→ Alıştırma Metni:
....................
En zor devrim, zihinlerdeki devrimdir.
En tehlikeli yanlış, doğruya en yakın (en çok benzeyen) yanlıştır.
Önemli olan ne hissettiğin değil, ne yaptığındır.
Balzac: “Evet, Britanya İmparatorluğu’nun üzerinde güneş batmaz. Çünkü Tanrı bile, İngilizlere karanlıkta güvenmez!”
Cemil Meriç; “Bu memlekette sağcı-solcu, ilerici-gerici yoktur, bu memlekette namuslu ve namussuzlar vardır. Siz namuslulardan olun. Görecekseniz çok kalabalık olacaksınız.”
Merhum Necmettin Erbakan’ın olaylar karşısındaki tavrı şöyleydi;
1- Gayret; Hiç ümitsizliğe düşmeden elinden gelen her şeyi yapmak,
2- Tevekkül ve teslimiyet
3- Sonuca rıza göstermek ve hasıl olan sonucu, en hayırlı netice olarak görmek
Örneğin Refah Partisi Davasında, davanın siyasi olduğunu ve Partinin kapatılacağını bildiği halde çok titiz bir şekilde hazırlık yaptı. Bir Ramazan gününe denk gelen savunma sırasında, oruçlu ağzıyla saatlerce savunma yaptı. Ve beklenen siyasi sonuç geldiğinde, gayet olgun bir şekilde sonuca rıza gösterdi. O sonuçtan sonra eğer isteseydi, Türkiye’nin en kanlı iç savaşını başlatabilirdi.
Necmettin Erbakan’ın aktif siyaset yaptığı süre, yasaklı olduğu süreden daha azdır. Kurduğu 5 partiden 4’ü kapanmıştır. 40 yıllık siyasi hayatında sadece 6 ay Başbakanlık yapabilmiştir. Bu 6 ayda da çok önemli icraatlar gerçekleştirmesine rağmen, vaktinin çoğunu şeytan taşlamakla geçirmiştir. Bu açıdan bakıldığında Erbakan’ın başarısız bir siyasi hayatı olduğu söylenebilir. Süleyman Demirel’in ise siyasi hayatı başarılarla doludur. 6 kez gidip 7 kez gelmeyi başarmıştır. Ama her ikisinin cenazesini göz önüne getirdiğinizde ve bütün hayatımızın şerefli bir ölüm için olduğunu dikkate aldığınızda, kimin daha iyi ve başarılı bir hayat geçirdiğini anlayabilirsiniz.
....................
→ Çözülecek Görev:
Alıştırma metni, Erbakan'ın başarısız bir siyasi hayatı olduğunun söylenebileceğini hangi gerekçelere dayandırıyor? Bir ile üç cümle arasında açıklayın.
....................
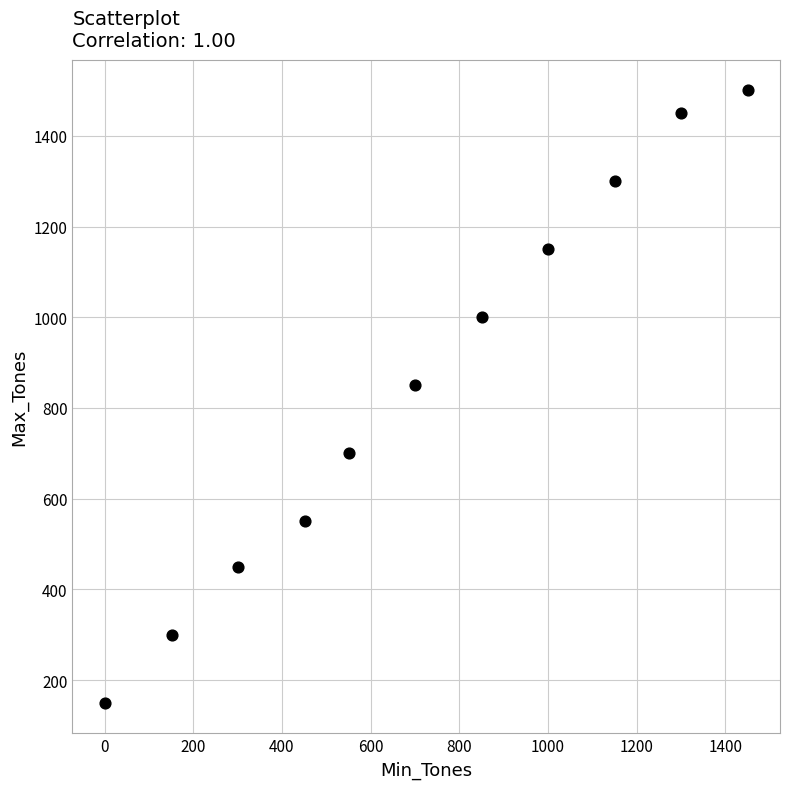

What Y value in the scatter plot is closest to 825?

850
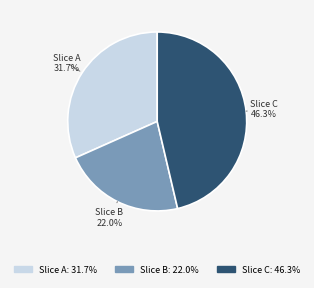

Is there any slice that represents more than half of the pie?

No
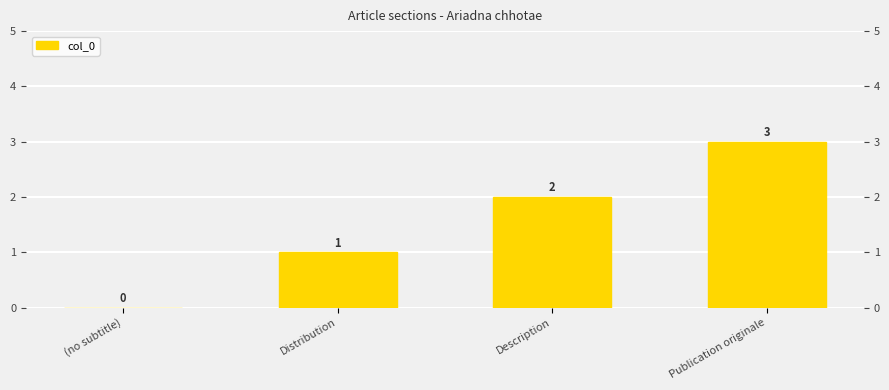

List the labels in order of value, smallest first.

(no subtitle), Distribution, Description, Publication originale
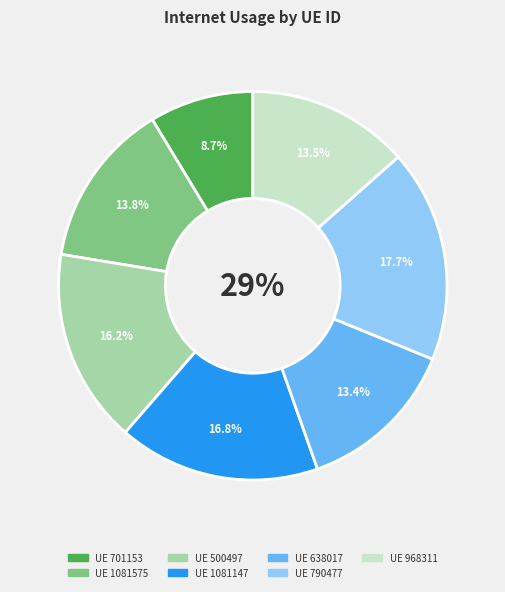

What portion of the pie excludes 701153?

91.3%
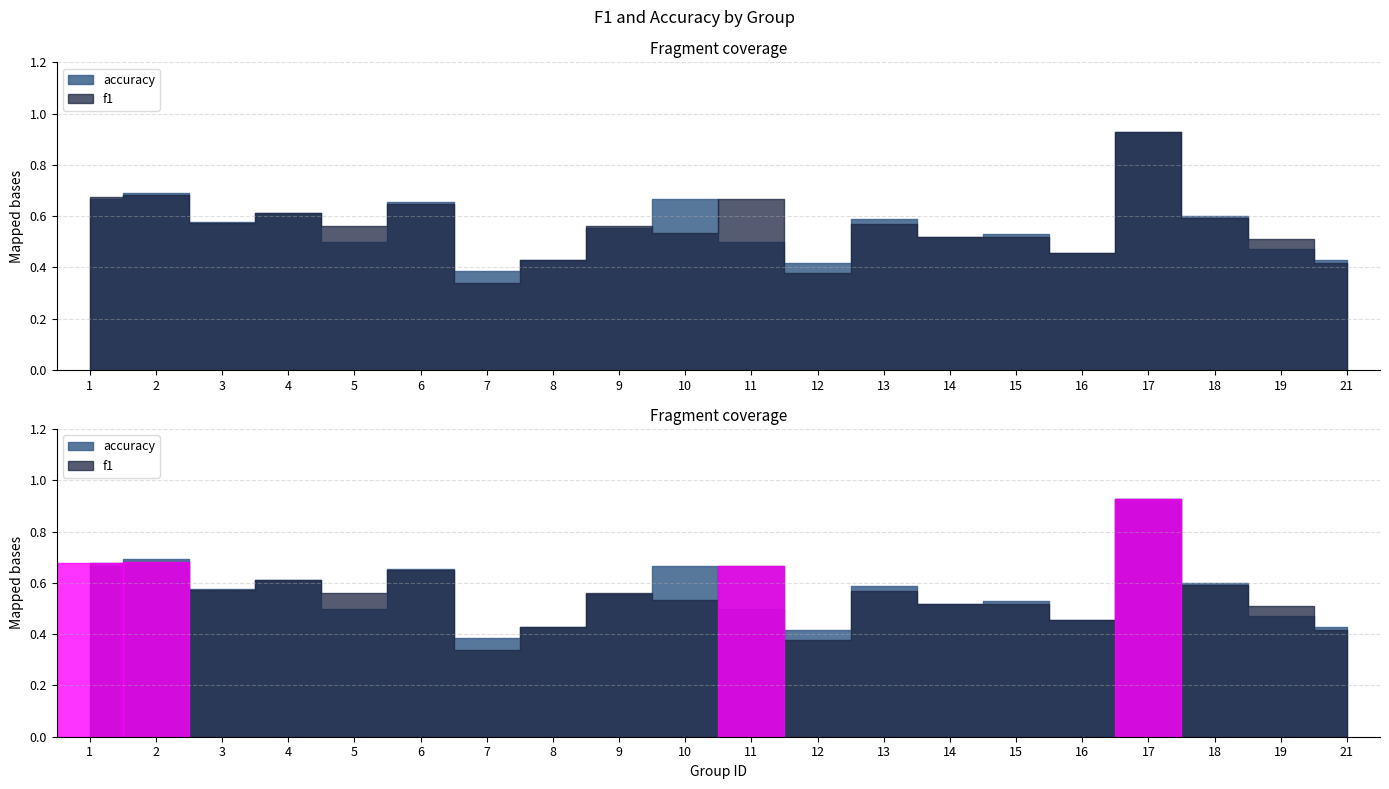

Rank the categories by f1 value from lowest to highest.

7, 12, 21, 8, 16, 19, 15, 14, 10, 9, 5, 13, 3, 18, 4, 6, 11, 1, 2, 17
....................
→ Alıştırma Yanıtı:
Erbakan'ın aktif siyaset yaptığı süre, yasaklı olduğu süreden daha azdır ve kurduğu 5 partiden 4'ü kapanmıştır. Ayrıca 40 yıllık siyasi hayatında yalnızca 6 ay Başbakanlık yapabilmiş, bu sürede önemli icraatlar gerçekleştirse de vaktinin çoğunu şeytan taşlamakla geçirmiştir.